I give them to my little guys as snacks a couple of times a week. Especially on days when the dogs are really active and we play a lot or go walking and I know they just need a little extra something in their belly. The first time I gave them a foot Toby, my Chihuahua, carried it around for at least 15 minutes while everyone else was chewing away. I was too worried that someone would try to swallow their foot whole and get choked to go get the camera and take a picture of him. It literally looked like he'd eaten a baby and all that was left was it's little fingers hanging out of his mouth! Funny but a little creepy at the same time. :shocked:


----------



## xellil (Apr 4, 2011)

Donna Little said:


> I give them to my little guys as snacks a couple of times a week. Especially on days when the dogs are really active and we play a lot or go walking and I know they just need a little extra something in their belly. The first time I gave them a foot Toby, my Chihuahua, carried it around for at least 15 minutes while everyone else was chewing away. I was too worried that someone would try to swallow their foot whole and get choked to go get the camera and take a picture of him. It literally looked like he'd eaten a baby and all that was left was it's little fingers hanging out of his mouth! Funny but a little creepy at the same time. :shocked:


Rebel did that too. For a couple of weeks he couldn't figure out how to eat them. So he'd carry them around like his stuffed toy, with these creepy chicken feet hanging out of his mouth. 

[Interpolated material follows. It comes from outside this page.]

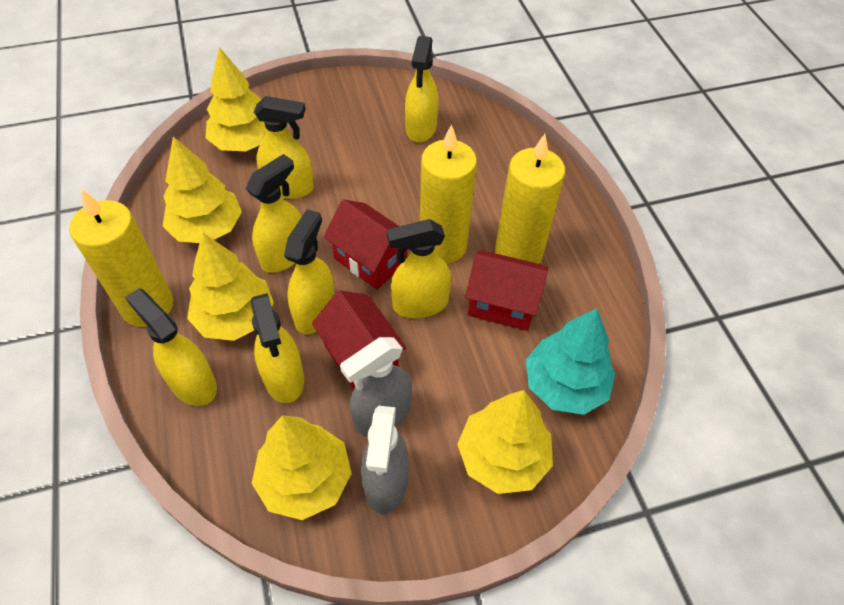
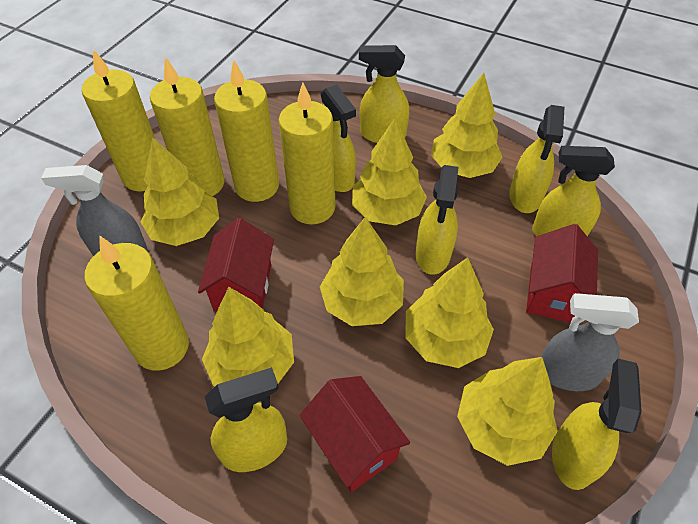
turquoise tree: 1 -> 0
yellow candle: 3 -> 5
yellow tree: 5 -> 7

snorkels would love a whole one but I'm not as brave as you, to give her a whole foot. I chop off the middle toe and cut it up for her.


----------



## Donna Little (May 31, 2011)

xellil said:


> Rebel did that too. For a couple of weeks he couldn't figure out how to eat them. So he'd carry them around like his stuffed toy, with these creepy chicken feet hanging out of his mouth.
> 
> snorkels would love a whole one but I'm not as brave as you, to give her a whole foot. I chop off the middle toe and cut it up for her.


I have to chop a couple of fingers off for Lily because she only has teeth on the bottom on one side of her mouth and teeth on the top on the other side so chewing is a bit of a challenge for her. Everybody else chomps them right down!


----------